### Data for this exercise ###

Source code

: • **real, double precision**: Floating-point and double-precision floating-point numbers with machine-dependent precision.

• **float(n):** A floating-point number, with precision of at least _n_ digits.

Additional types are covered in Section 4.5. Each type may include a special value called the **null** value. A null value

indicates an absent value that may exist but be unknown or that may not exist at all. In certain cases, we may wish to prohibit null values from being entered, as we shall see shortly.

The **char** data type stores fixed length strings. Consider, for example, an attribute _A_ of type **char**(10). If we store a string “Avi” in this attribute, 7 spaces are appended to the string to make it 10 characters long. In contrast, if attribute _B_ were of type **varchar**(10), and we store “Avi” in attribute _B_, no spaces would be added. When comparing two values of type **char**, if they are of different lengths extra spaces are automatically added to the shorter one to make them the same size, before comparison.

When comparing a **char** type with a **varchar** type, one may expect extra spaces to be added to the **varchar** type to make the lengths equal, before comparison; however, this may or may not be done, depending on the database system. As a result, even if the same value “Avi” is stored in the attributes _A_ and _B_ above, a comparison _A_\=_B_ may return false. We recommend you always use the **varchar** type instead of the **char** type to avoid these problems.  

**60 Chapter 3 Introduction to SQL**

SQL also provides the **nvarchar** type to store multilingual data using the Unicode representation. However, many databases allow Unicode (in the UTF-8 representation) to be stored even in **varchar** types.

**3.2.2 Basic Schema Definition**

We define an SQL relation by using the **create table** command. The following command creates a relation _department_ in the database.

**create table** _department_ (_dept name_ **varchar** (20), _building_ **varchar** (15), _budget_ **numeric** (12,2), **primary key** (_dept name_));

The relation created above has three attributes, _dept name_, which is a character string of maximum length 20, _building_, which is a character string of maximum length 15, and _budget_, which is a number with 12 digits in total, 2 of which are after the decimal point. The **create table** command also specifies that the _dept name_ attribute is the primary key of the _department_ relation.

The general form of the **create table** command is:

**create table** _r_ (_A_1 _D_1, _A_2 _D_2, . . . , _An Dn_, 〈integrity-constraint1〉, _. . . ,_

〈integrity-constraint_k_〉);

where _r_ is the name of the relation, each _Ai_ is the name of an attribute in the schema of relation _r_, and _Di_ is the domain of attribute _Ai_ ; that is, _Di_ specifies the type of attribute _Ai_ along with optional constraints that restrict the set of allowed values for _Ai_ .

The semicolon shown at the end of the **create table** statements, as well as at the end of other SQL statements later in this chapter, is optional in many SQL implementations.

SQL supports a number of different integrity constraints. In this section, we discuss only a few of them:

###

▶ Task directions
Copy verbatim the lines of the entry above, starting at the line that contains "When comparing a" and ending at the line that contains "The general form", with both of those lines included.

▶ Answer section
When comparing a **char** type with a **varchar** type, one may expect extra spaces to be added to the **varchar** type to make the lengths equal, before comparison; however, this may or may not be done, depending on the database system. As a result, even if the same value “Avi” is stored in the attributes _A_ and _B_ above, a comparison _A_\=_B_ may return false. We recommend you always use the **varchar** type instead of the **char** type to avoid these problems.  

**60 Chapter 3 Introduction to SQL**

SQL also provides the **nvarchar** type to store multilingual data using the Unicode representation. However, many databases allow Unicode (in the UTF-8 representation) to be stored even in **varchar** types.

**3.2.2 Basic Schema Definition**

We define an SQL relation by using the **create table** command. The following command creates a relation _department_ in the database.

**create table** _department_ (_dept name_ **varchar** (20), _building_ **varchar** (15), _budget_ **numeric** (12,2), **primary key** (_dept name_));

The relation created above has three attributes, _dept name_, which is a character string of maximum length 20, _building_, which is a character string of maximum length 15, and _budget_, which is a number with 12 digits in total, 2 of which are after the decimal point. The **create table** command also specifies that the _dept name_ attribute is the primary key of the _department_ relation.

The general form of the **create table** command is:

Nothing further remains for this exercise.